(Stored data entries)
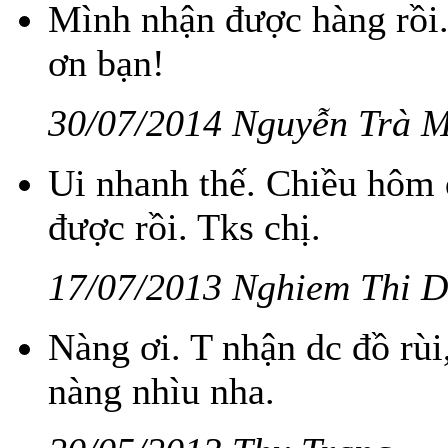
Mình nhận được hàng rồi
ơn bạn!
30/07/2014 Nguyễn Trà 
Ui nhanh thế. Chiều hôm 
được rồi. Tks chị.
17/07/2013 Nghiem Thi 
Nàng ơi. T nhận dc đồ rùi
nàng nhìu nha.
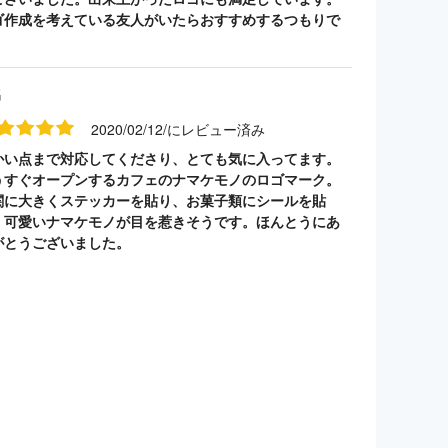
ゴ作成を考えている友人がいたらおすすめするつもりで
。
名
2020/02/12/にレビュー済み
かい点まで対応してくださり、とても気に入ってます。
うすぐオープンするカフェのナマケモノのロゴマーク。
関に大きくステッカーを貼り、お菓子類にシールを貼
。可愛いナマケモノが目を惹きそうです。ほんとうにあ
がとうございました。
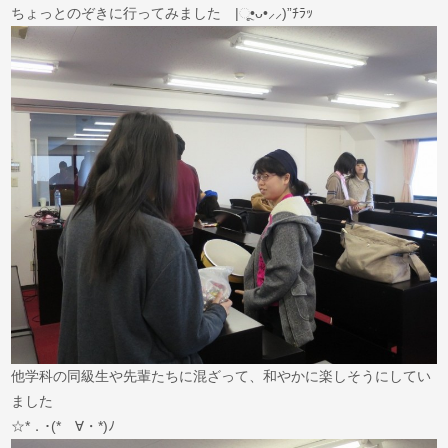
ちょっとのぞきに行ってみました |ૂ•ᴗ•⸝⸝)”ﾁﾗｯ
他学科の同級生や先輩たちに混ざって、和やかに楽しそうにしてい
ました
☆*．･(*ゝ∀・*)ﾉ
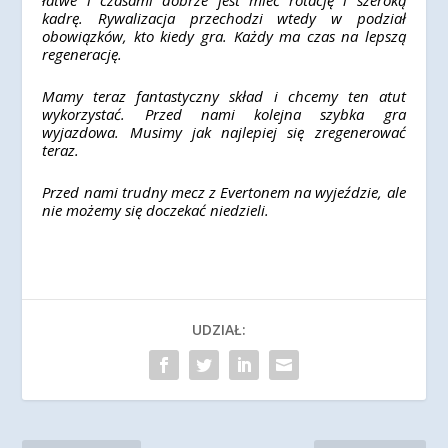
łatwe i czasami dobrze jest mieć rotację i szeroką
kadrę. Rywalizacja przechodzi wtedy w podział
obowiązków, kto kiedy gra. Każdy ma czas na lepszą
regenerację.
Mamy teraz fantastyczny skład i chcemy ten atut
wykorzystać. Przed nami kolejna szybka gra
wyjazdowa. Musimy jak najlepiej się zregenerować
teraz.
Przed nami trudny mecz z Evertonem na wyjeździe, ale
nie możemy się doczekać niedzieli.
UDZIAŁ:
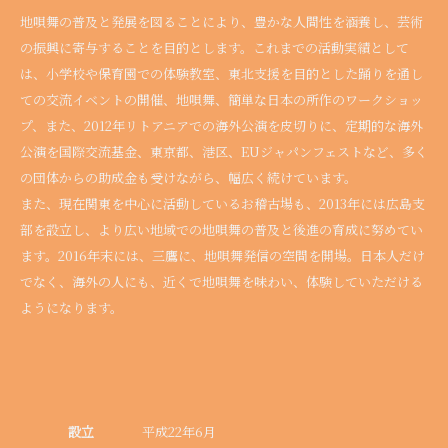
地唄舞の普及と発展を図ることにより、豊かな人間性を涵養し、芸術
の振興に寄与することを目的とします。これまでの活動実績として
は、小学校や保育園での体験教室、東北支援を目的とした踊りを通し
ての交流イベントの開催、地唄舞、簡単な日本の所作のワークショッ
プ、また、2012年リトアニアでの海外公演を皮切りに、定期的な海外
公演を国際交流基金、東京都、港区、EUジャパンフェストなど、多く
の団体からの助成金も受けながら、幅広く続けています。
また、現在関東を中心に活動しているお稽古場も、2013年には広島支
部を設立し、より広い地域での地唄舞の普及と後進の育成に努めてい
ます。2016年末には、三鷹に、地唄舞発信の空間を開場。日本人だけ
でなく、海外の人にも、近くで地唄舞を味わい、体験していただける
ようになります。
設立
平成22年6月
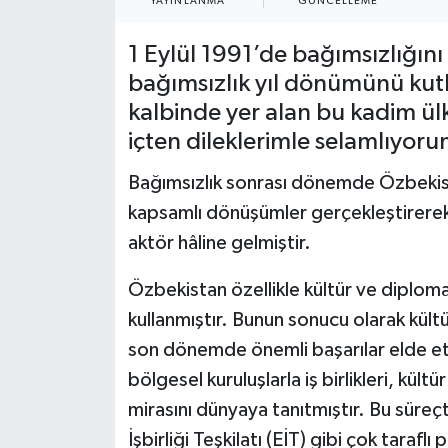
YAYINLANMA
GÜNCELLEME
1 Eylül 1991’de bağımsızlığın
bağımsızlık yıl dönümünü kutl
kalbinde yer alan bu kadim ül
içten dileklerimle selamlıyoru
Bağımsızlık sonrası dönemde Özbekist
kapsamlı dönüşümler gerçekleştirerek 
aktör hâline gelmiştir.
Özbekistan özellikle kültür ve diploma
kullanmıştır. Bunun sonucu olarak kültü
son dönemde önemli başarılar elde e
bölgesel kuruluşlarla iş birlikleri, kült
mirasını dünyaya tanıtmıştır. Bu süreç
İşbirliği Teşkilatı (EİT) gibi çok taraflı 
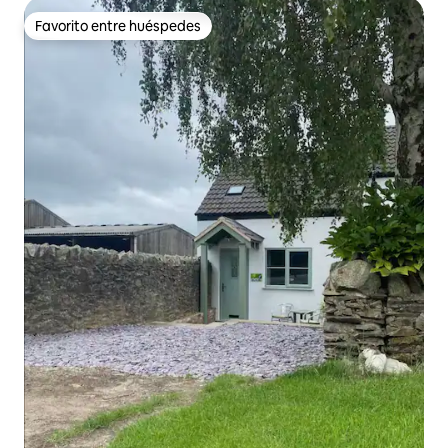
Favorito entre huéspedes
Favorito entre huéspedes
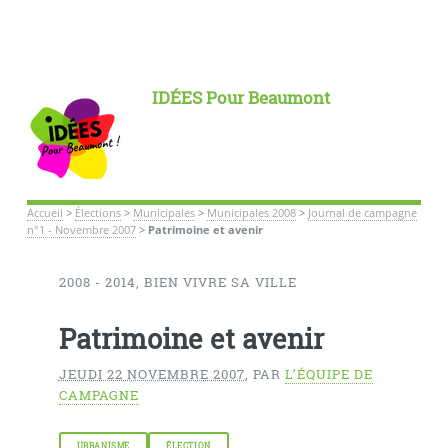
IDÉES Pour Beaumont
Accueil
>
Élections
>
Municipales
>
Municipales 2008
>
Journal de campagne
n°1 - Novembre 2007
>
Patrimoine et avenir
2008 - 2014, BIEN VIVRE SA VILLE
Patrimoine et avenir
JEUDI 22 NOVEMBRE 2007
,
PAR
L’ÉQUIPE DE
CAMPAGNE
URBANISME
ÉLECTION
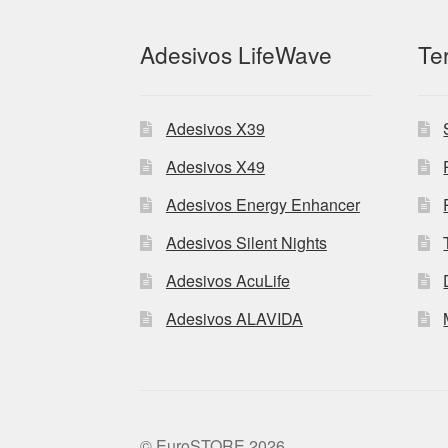
Adesivos LifeWave
Te
Adesivos X39
Adesivos X49
Adesivos Energy Enhancer
Adesivos Silent Nights
Adesivos AcuLife
Adesivos ALAVIDA
© EuroSTORE 2026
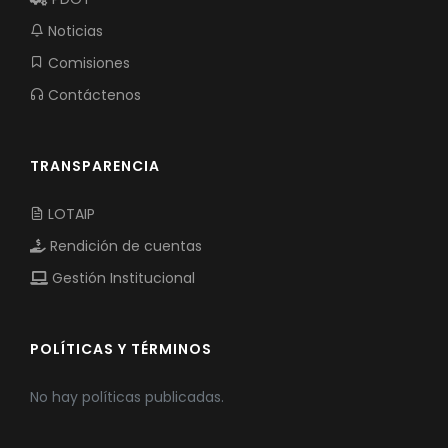
Noticias
Comisiones
Contáctenos
TRANSPARENCIA
LOTAIP
Rendición de cuentas
Gestión Institucional
POLÍTICAS Y TÉRMINOS
No hay políticas publicadas.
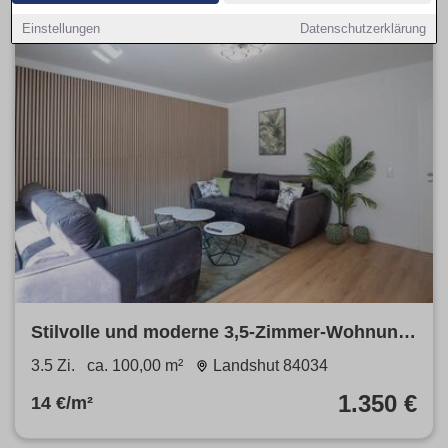
Einstellungen
Datenschutzerklärung
Stilvolle und moderne 3,5-Zimmer-Wohnung
in Toplage - vollmöbliert [A072.02]-
3.5 Zi.
ca. 100,00 m²
Landshut 84034
1.350 €
14 €/m²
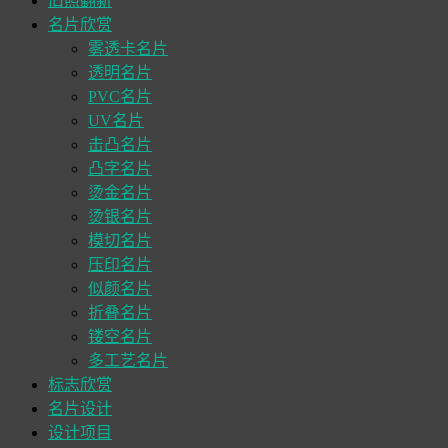
旧照翻新
名片欣赏
雾透卡名片
透明名片
PVC名片
UV名片
击凸名片
凸字名片
烫金名片
烫银名片
模切名片
压印名片
似颜名片
折叠名片
镂空名片
多工艺名片
标志欣赏
名片设计
设计项目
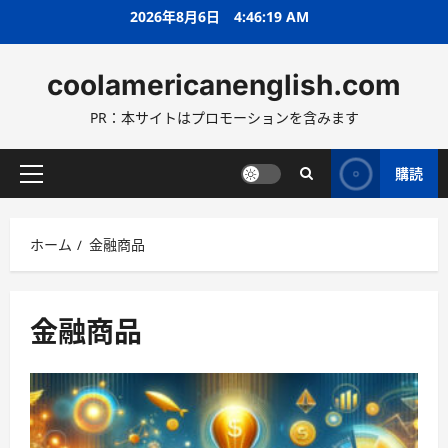
コ
2026年8月6日
4:46:20 AM
ン
テ
coolamericanenglish.com
ン
ツ
PR：本サイトはプロモーションを含みます
へ
ス
キ
購読
メ
ッ
イ
プ
ン
ホーム
金融商品
メ
ニ
ュ
ー
金融商品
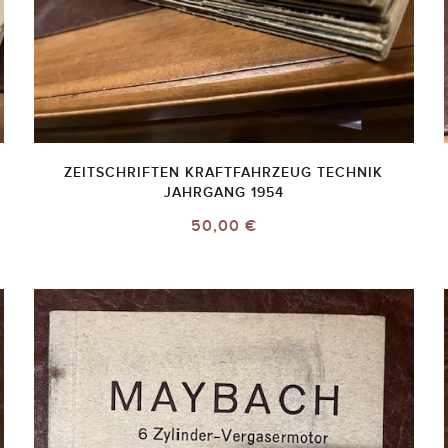
ZEITSCHRIFTEN KRAFTFAHRZEUG TECHNIK
JAHRGANG 1954
50,00 €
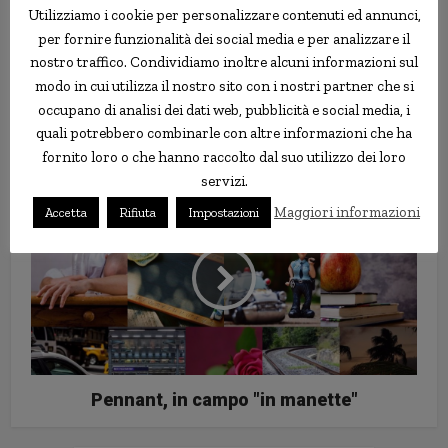
Utilizziamo i cookie per personalizzare contenuti ed annunci,
per fornire funzionalità dei social media e per analizzare il
nostro traffico. Condividiamo inoltre alcuni informazioni sul
modo in cui utilizza il nostro sito con i nostri partner che si
occupano di analisi dei dati web, pubblicità e social media, i
Realty show con sette volontari
quali potrebbero combinarle con altre informazioni che ha
torturati in diretta
fornito loro o che hanno raccolto dal suo utilizzo dei loro
servizi.
Maggiori informazioni
Accetta
Rifiuta
Impostazioni
Pennant, in campo "in manette"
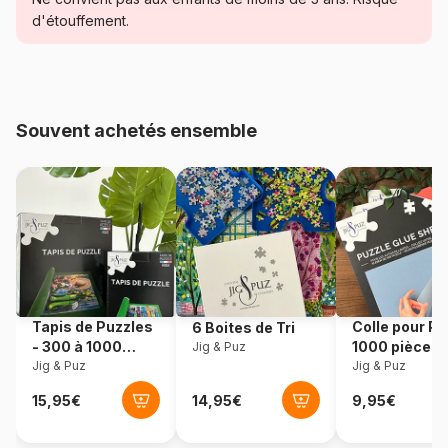
d'étouffement.
Age
Puzzle pour Adultes (500 à
48.000 pièces)
Provenance
Chine
Souvent achetés ensemble
Référence
Master-Pieces-31979
EAN
705988319792
Nombre de pièces
500 pièces
Dimensions
45 x 61 cm
Tapis de Puzzles
Colle pour Pu
6 Boites de Tri
- 300 à 1000
1000 pièces
Jig & Puz
pièces
Jig & Puz
Jig & Puz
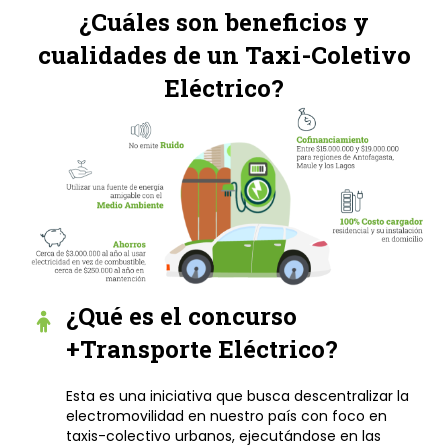
¿Cuáles son beneficios y
cualidades de un Taxi-Coletivo
Eléctrico?
¿Qué es el concurso
+Transporte Eléctrico?
Esta es una iniciativa que busca descentralizar la
electromovilidad en nuestro país con foco en
taxis-colectivo urbanos, ejecutándose en las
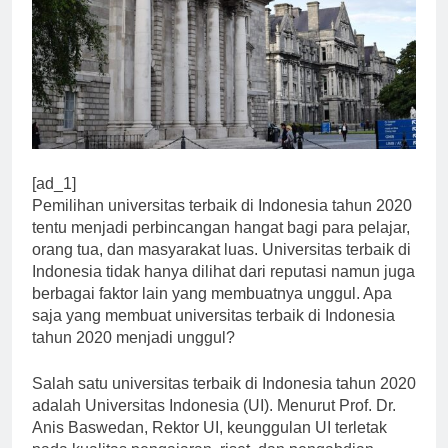
[ad_1]
Pemilihan universitas terbaik di Indonesia tahun 2020
tentu menjadi perbincangan hangat bagi para pelajar,
orang tua, dan masyarakat luas. Universitas terbaik di
Indonesia tidak hanya dilihat dari reputasi namun juga
berbagai faktor lain yang membuatnya unggul. Apa
saja yang membuat universitas terbaik di Indonesia
tahun 2020 menjadi unggul?
Salah satu universitas terbaik di Indonesia tahun 2020
adalah Universitas Indonesia (UI). Menurut Prof. Dr.
Anis Baswedan, Rektor UI, keunggulan UI terletak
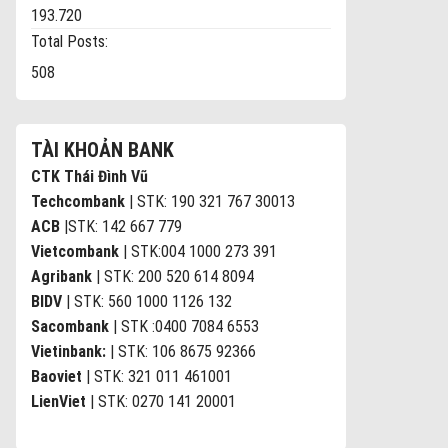
193.720
Total Posts:
508
TÀI KHOẢN BANK
CTK Thái Đình Vũ
Techcombank
| STK: 190 321 767 30013
ACB
|STK: 142 667 779
Vietcombank
| STK:004 1000 273 391
Agribank
| STK: 200 520 614 8094
BIDV
| STK: 560 1000 1126 132
Sacombank
| STK :0400 7084 6553
Vietinbank:
| STK: 106 8675 92366
Baoviet
| STK: 321 011 461001
LienViet
| STK: 0270 141 20001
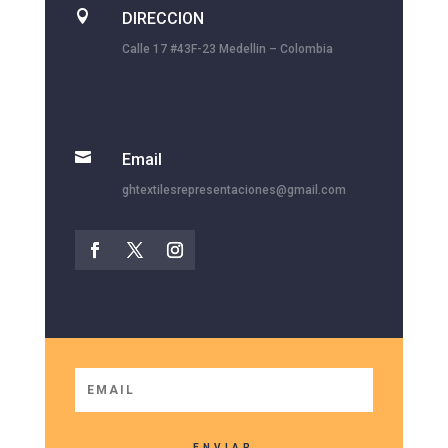

DIRECCION
Calle 17 #43F-23 Medellin – Colombia

Email
ghtextilesrepresentaciones@gmail.com
ENVIAR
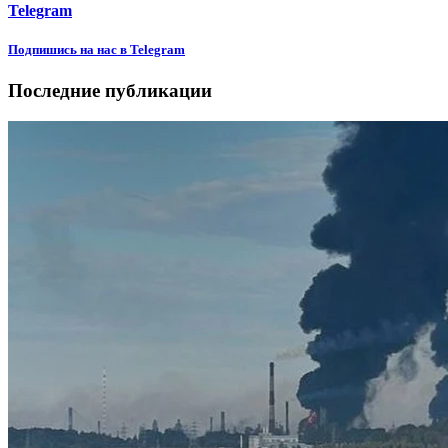
Telegram
Подпишиcь на нас в Telegram
Последние публикации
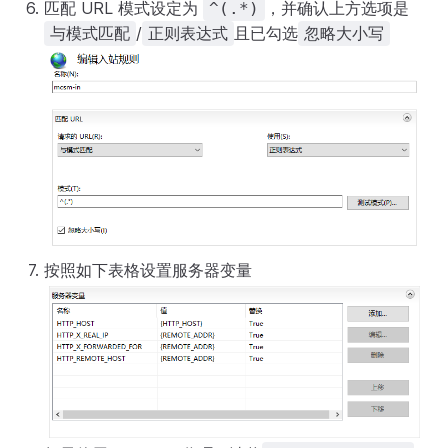
匹配 URL 模式设定为
，并确认上方选项是
^(.*)
/
且已勾选
与模式匹配
正则表达式
忽略大小写
按照如下表格设置服务器变量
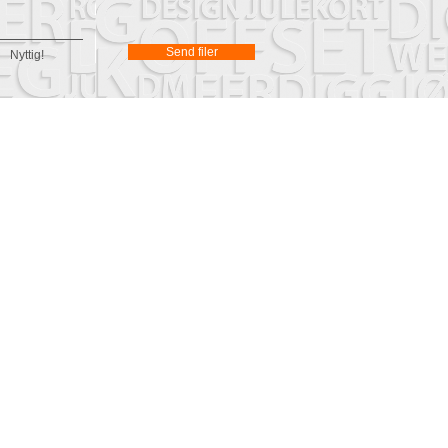
Send filer
Nyttig!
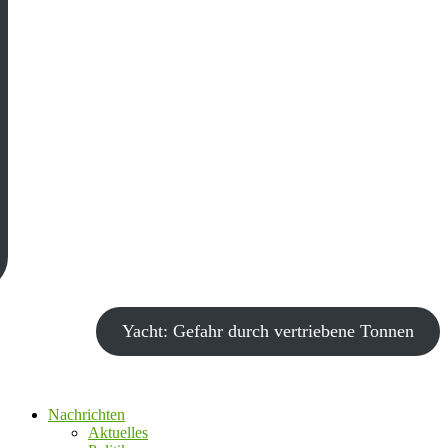
Yacht: Gefahr durch vertriebene Tonnen
Nachrichten
Aktuelles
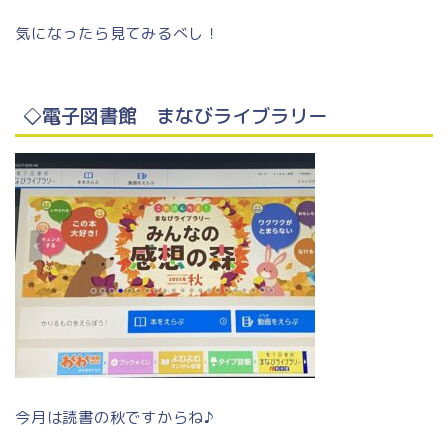
気になったら見てみるべし！
◇電子図書館 まなびライブラリー
今月は読書の秋ですからね♪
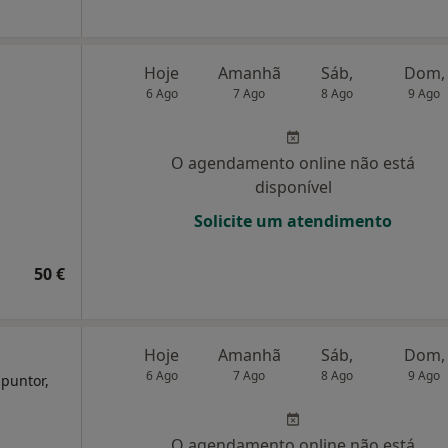
Hoje
Amanhã
Sáb,
Dom,
6 Ago
7 Ago
8 Ago
9 Ago
O agendamento online não está
disponível
Solicite um atendimento
50 €
Hoje
Amanhã
Sáb,
Dom,
6 Ago
7 Ago
8 Ago
9 Ago
upuntor,
O agendamento online não está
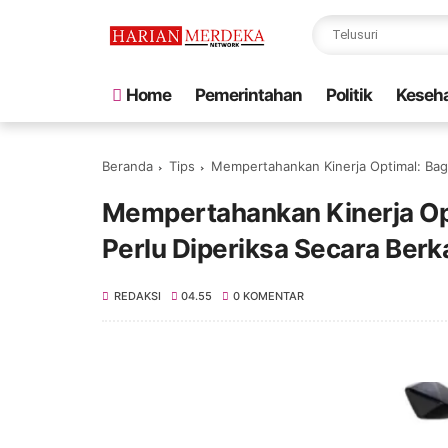
Home
Pemerintahan
Politik
Keseh
Beranda
Tips
Mempertahankan Kinerja Optimal: Bagi
Mempertahankan Kinerja Opt
Perlu Diperiksa Secara Berk
REDAKSI
04.55
0 KOMENTAR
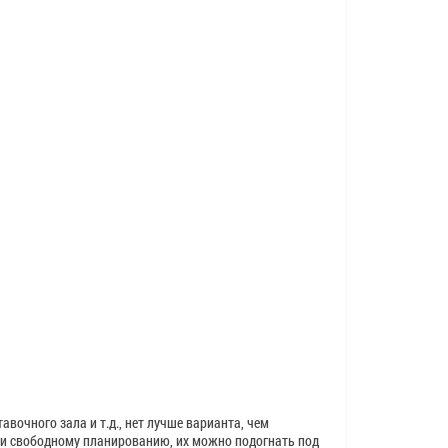
авочного зала и т.д., нет лучше варианта, чем
 и свободному планированию, их можно подогнать под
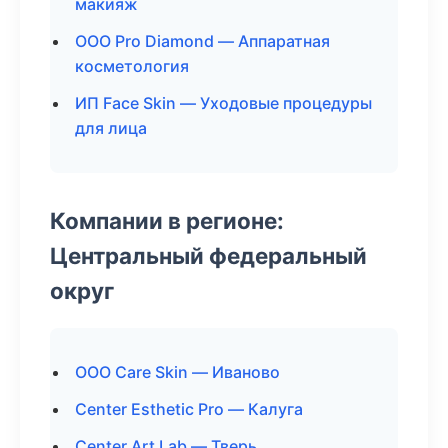
макияж
ООО Pro Diamond — Аппаратная
косметология
ИП Face Skin — Уходовые процедуры
для лица
Компании в регионе:
Центральный федеральный
округ
ООО Care Skin — Иваново
Center Esthetic Pro — Калуга
Center Art Lab — Тверь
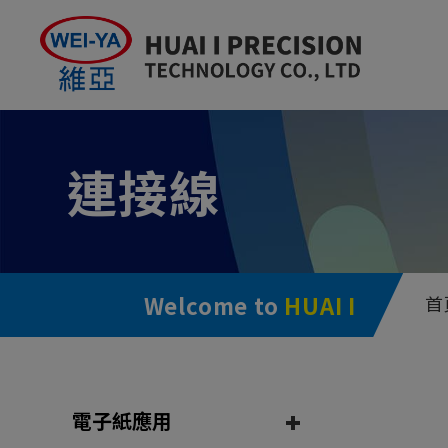
Cookie管理面板
連接線
Welcome to
HUAI I
首
電子紙應用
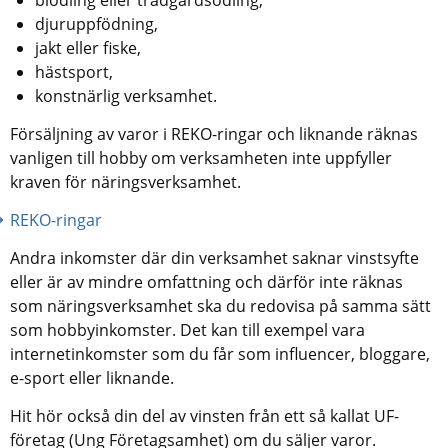
djuruppfödning, 
jakt eller fiske, 
hästsport,
konstnärlig verksamhet.
Försäljning av varor i REKO-ringar och liknande räknas 
vanligen till hobby om verksamheten inte uppfyller 
kraven för näringsverksamhet.
REKO-ringar
Andra inkomster där din verksamhet saknar vinstsyfte 
eller är av mindre omfattning och därför inte räknas 
som näringsverksamhet ska du redovisa på samma sätt 
som hobbyinkomster. Det kan till exempel vara 
internetinkomster som du får som influencer, bloggare, 
e-sport eller liknande.
Hit hör också din del av vinsten från ett så kallat UF-
företag (Ung Företagsamhet) om du säljer varor.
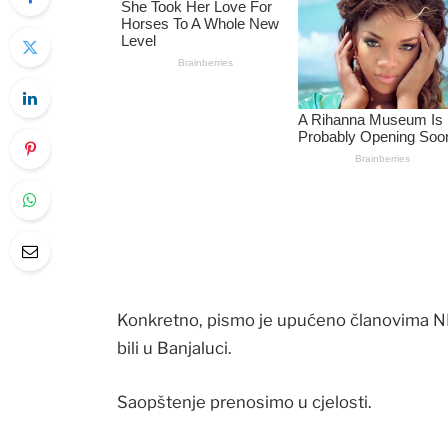
Konkretno, pismo je upućeno članovima NF
bili u Banjaluci.
Saopštenje prenosimo u cjelosti.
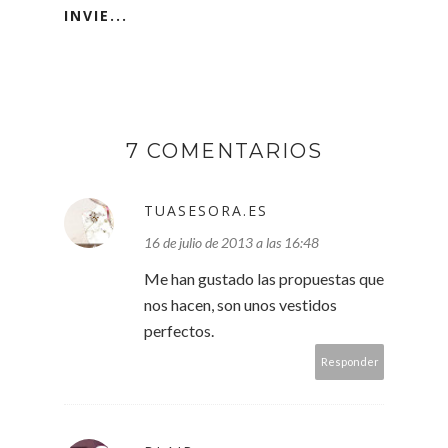
INVIE...
7 COMENTARIOS
TUASESORA.ES
16 de julio de 2013 a las 16:48
Me han gustado las propuestas que
nos hacen, son unos vestidos
perfectos.
Responder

**What you will do**: Leave out every line above except those from the line with "Pemilihan universitas terbaik" up to and including the line with "Salah satu universitas", and copy those exactly.

**Result of this task**:
Pemilihan universitas terbaik di Indonesia tahun 2020
tentu menjadi perbincangan hangat bagi para pelajar,
orang tua, dan masyarakat luas. Universitas terbaik di
Indonesia tidak hanya dilihat dari reputasi namun juga
berbagai faktor lain yang membuatnya unggul. Apa
saja yang membuat universitas terbaik di Indonesia
tahun 2020 menjadi unggul?
Salah satu universitas terbaik di Indonesia tahun 2020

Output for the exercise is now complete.